**REQUIRED ACTION**
Reproduce the records starting at the line containing "OUR SPONSORS" and ending with the line containing "of top fanin k and degree d. W", inclusive, and output only those lines.

**DATA**
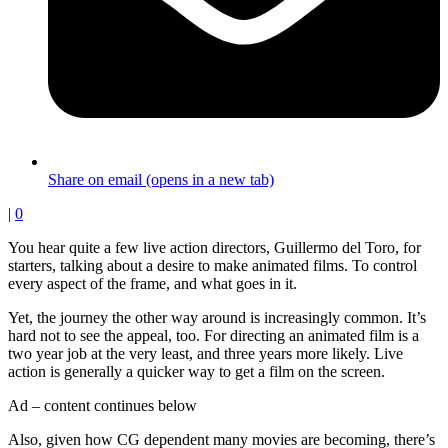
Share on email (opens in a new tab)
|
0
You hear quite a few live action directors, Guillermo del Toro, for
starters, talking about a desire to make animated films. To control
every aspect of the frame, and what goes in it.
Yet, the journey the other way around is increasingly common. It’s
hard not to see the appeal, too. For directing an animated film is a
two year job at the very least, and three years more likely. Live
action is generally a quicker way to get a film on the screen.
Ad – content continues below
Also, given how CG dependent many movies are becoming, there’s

...

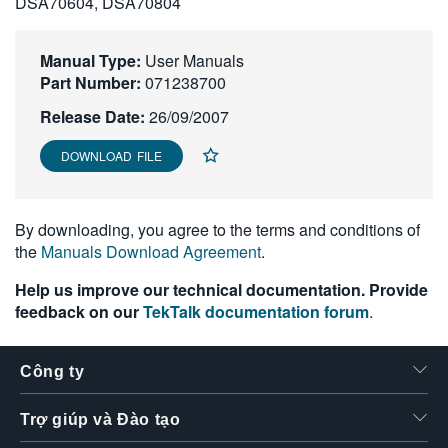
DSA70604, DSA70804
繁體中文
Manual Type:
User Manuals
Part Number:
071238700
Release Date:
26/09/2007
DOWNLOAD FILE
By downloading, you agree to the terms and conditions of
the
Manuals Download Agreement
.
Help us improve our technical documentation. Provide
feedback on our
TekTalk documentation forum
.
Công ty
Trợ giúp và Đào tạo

* * *

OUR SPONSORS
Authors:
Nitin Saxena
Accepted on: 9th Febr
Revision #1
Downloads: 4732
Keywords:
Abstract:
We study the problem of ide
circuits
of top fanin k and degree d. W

**SOLUTION TO THIS TASK**
OUR SPONSORS
Authors:
Nitin Saxena
Accepted on: 9th Febr
Revision #1
Downloads: 4732
Keywords:
Abstract:
We study the problem of ide
circuits
of top fanin k and degree d. W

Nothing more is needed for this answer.